SS-31 represents the most clinically advanced mitochondria-targeting peptide currently in or near approval. it sits in a growing family of mitochondrial medicine approaches that also includes the endogenous mitochondrial peptides humanin and MOTS-c, NAD+ precursors that boost ETC substrate availability, and autophagy inducers like spermidine that clear damaged mitochondria.

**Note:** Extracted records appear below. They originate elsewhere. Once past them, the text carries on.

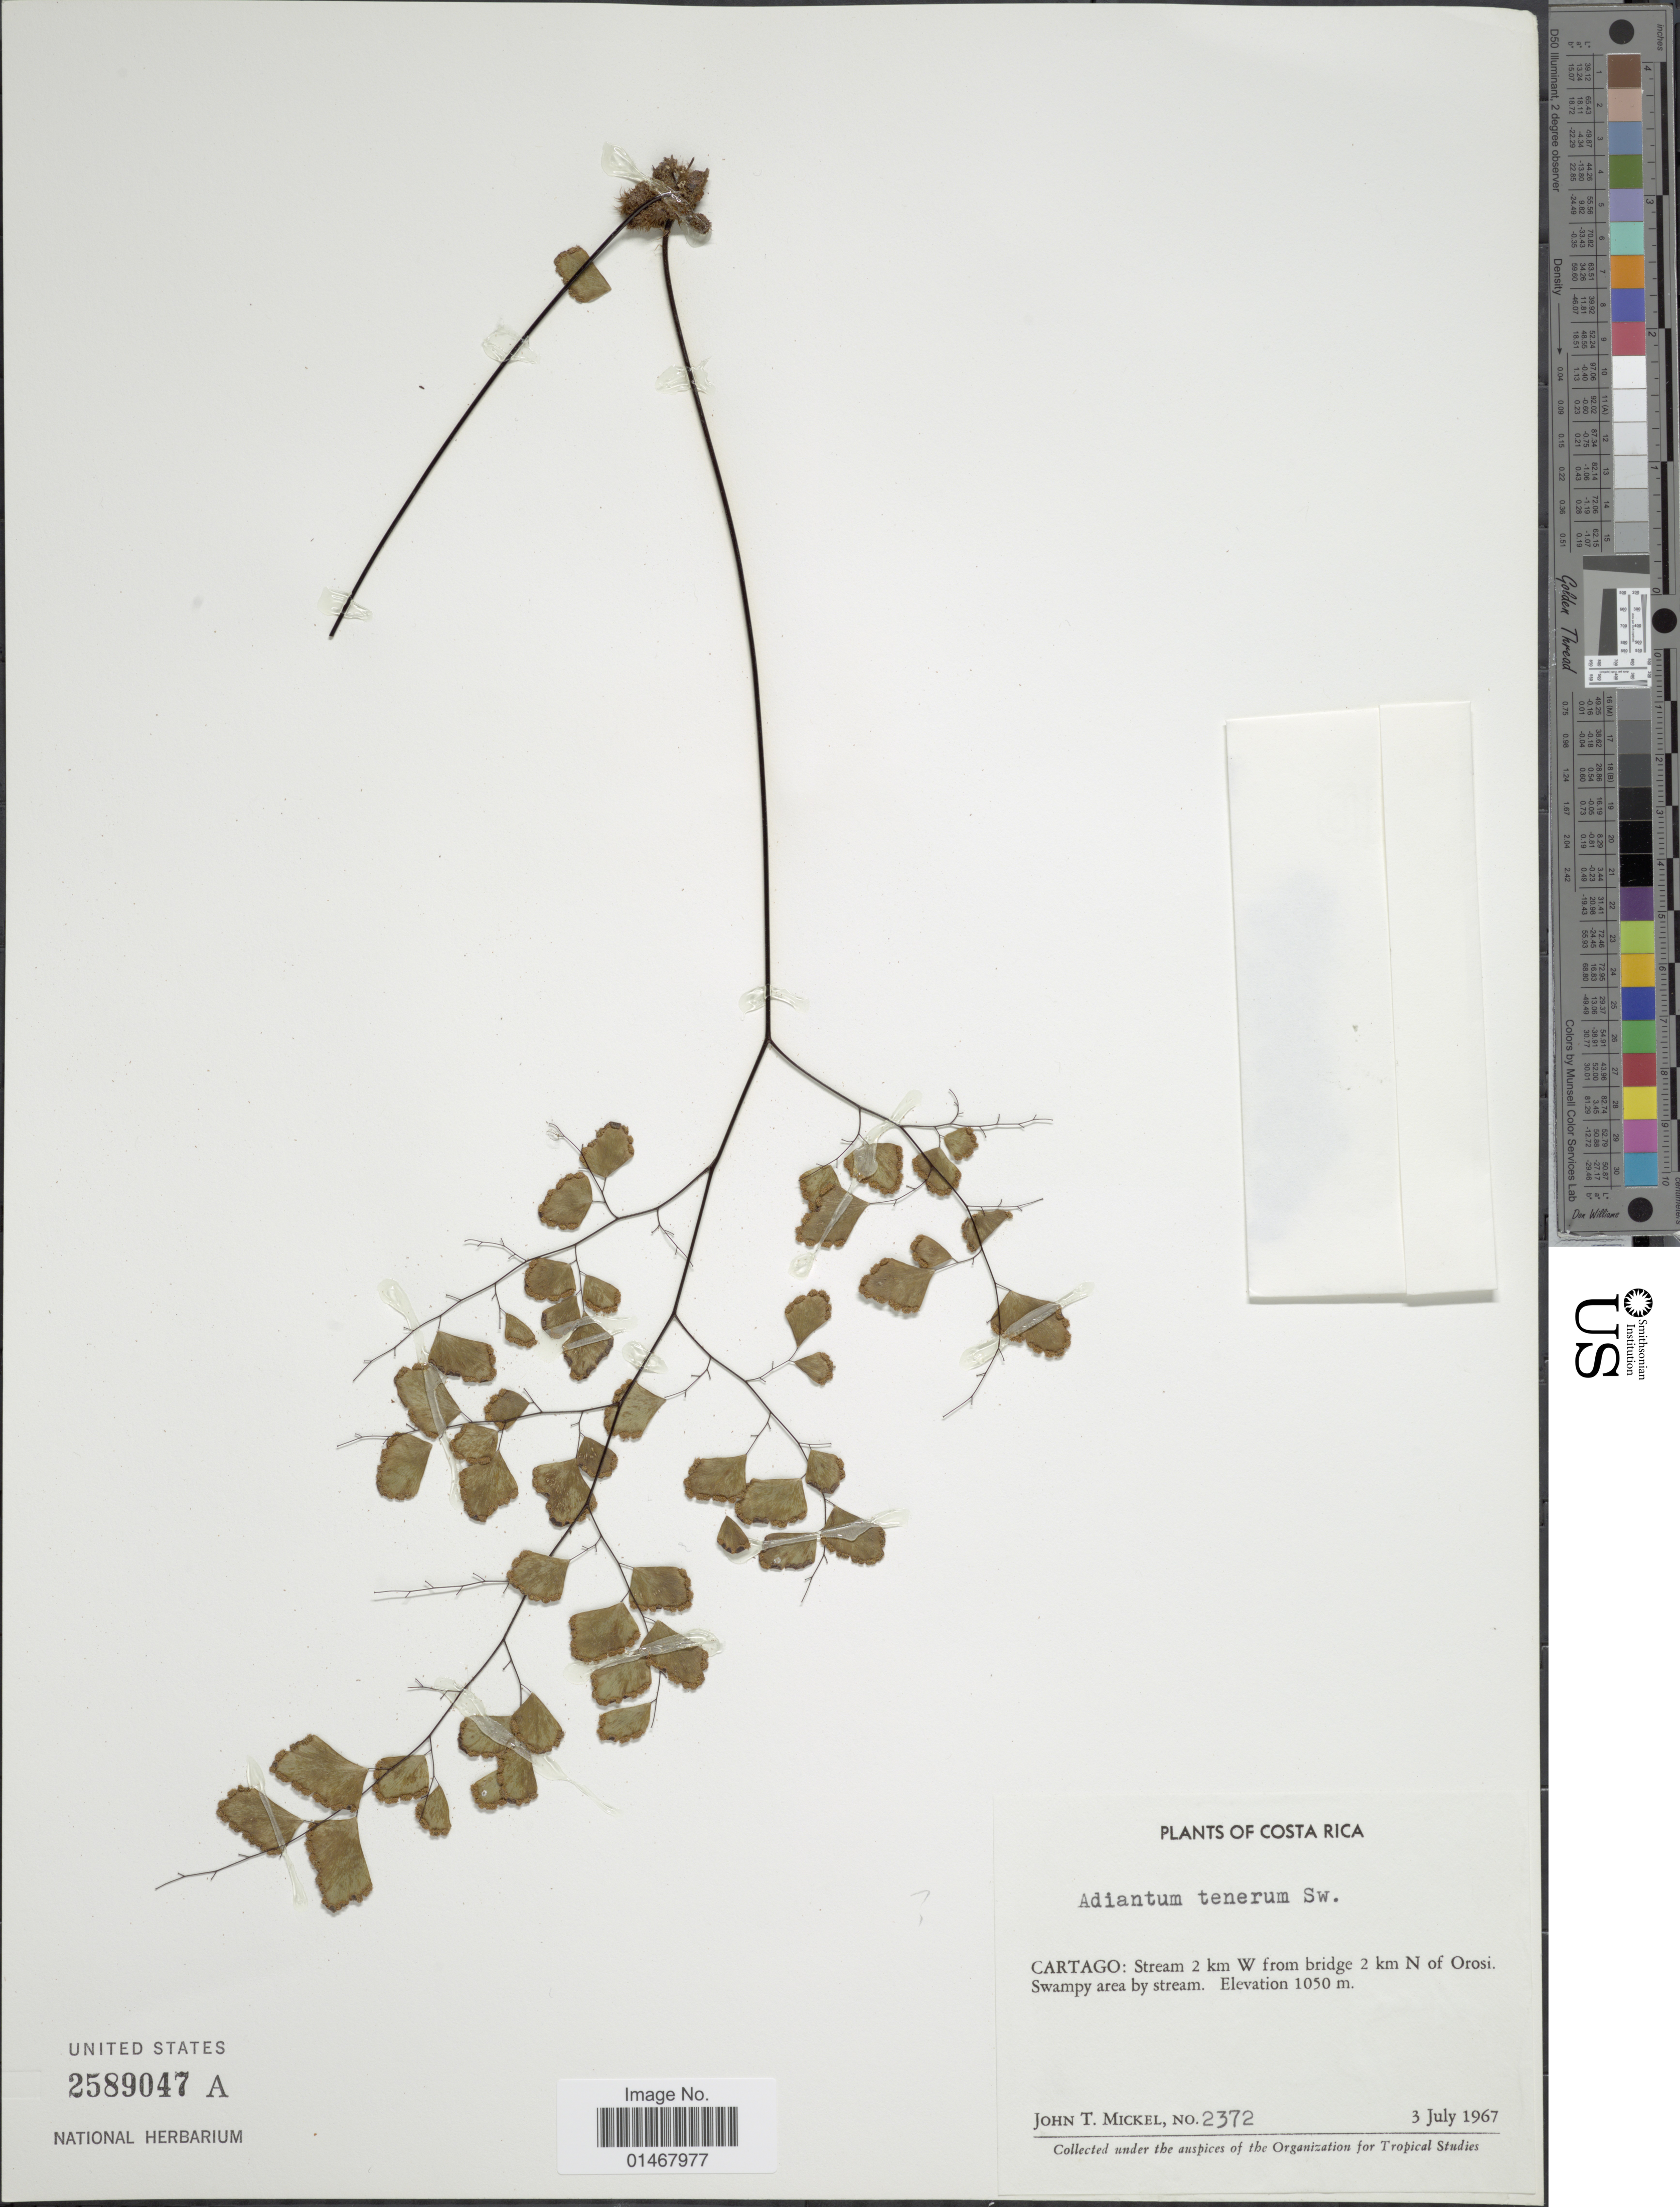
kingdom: Plantae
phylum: Tracheophyta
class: Polypodiopsida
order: Polypodiales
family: Pteridaceae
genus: Adiantum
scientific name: Adiantum tenerum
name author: Sw.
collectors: J. T. Mickel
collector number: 2372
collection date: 1967-07-03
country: Costa Rica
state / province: Cartago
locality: Stream 2 km W from bridge 2 km N of Orosi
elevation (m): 1050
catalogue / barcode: US 2589047A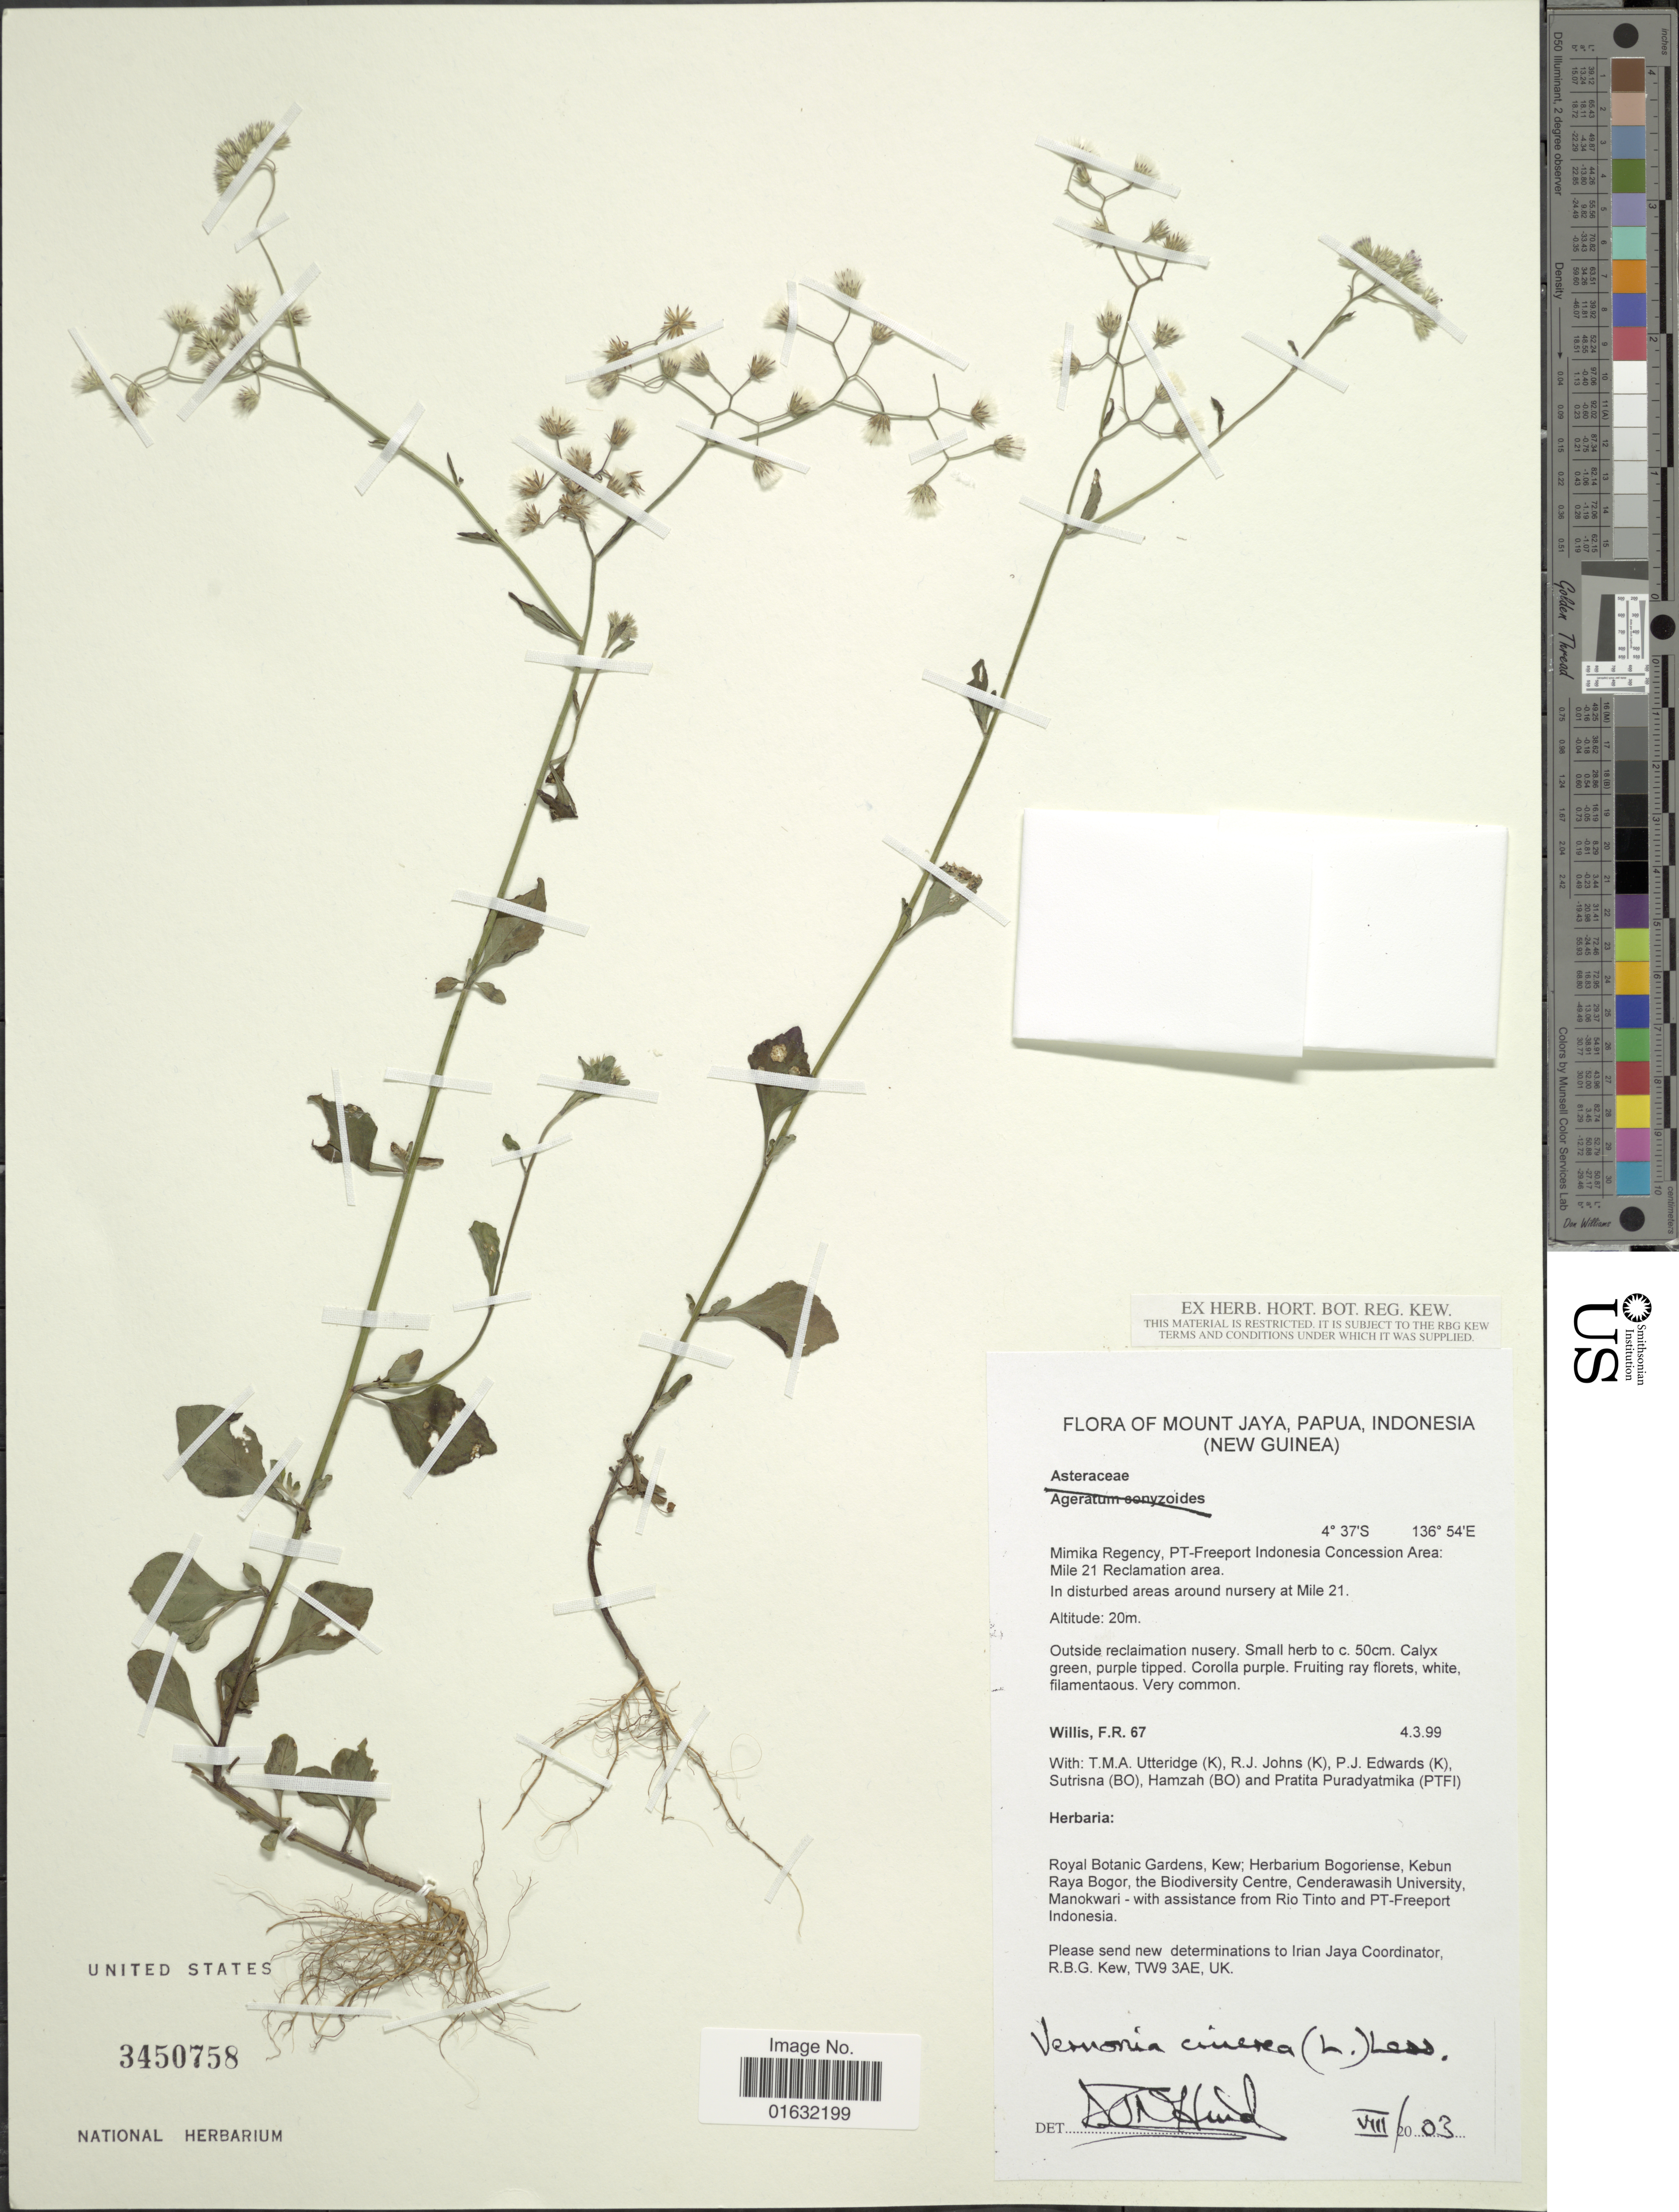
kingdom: Plantae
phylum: Tracheophyta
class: Magnoliopsida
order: Asterales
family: Asteraceae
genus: Cyanthillium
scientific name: Cyanthillium cinereum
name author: (L.) H. Rob.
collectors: F. Willis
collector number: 67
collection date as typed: Transcribed d/m/y: 4/3/99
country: Indonesia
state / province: Papua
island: New Guinea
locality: Mount Jaya, Papua, Indonesia (New Guinea), Mimika Regency PT-Freeport Indonesia Concession Area, Mile 21 Reclamation area. In dusturbed areas around nursery at Mile 21.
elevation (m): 20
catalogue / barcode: US 3450758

the most direct conceptual relatives in the Peptides Academy catalog are the mitochondrially encoded peptides humanin and MOTS-c. humanin is a 21-amino-acid peptide encoded in the mitochondrial 16S rRNA gene that acts as a cytoprotective signal with anti-apoptotic and insulin-sensitizing functions. MOTS-c is a 16-amino-acid mitochondrially encoded peptide that activates AMPK and improves metabolic flexibility. both are endogenous signals produced by mitochondria in response to stress, while SS-31 is a synthetic tool designed to protect mitochondria from outside.

on the small-molecule side, NMN restores NAD+/NADH ratios to support ETC function, and spermidine clears damaged mitochondria through autophagy (mitophagy). each strategy targets a different node in mitochondrial health: SS-31 protects membrane structure, NMN replenishes substrate, and spermidine removes irreparably damaged units. for a broader view of how these approaches relate to aging biology, the free peptides and your body module provides foundational context.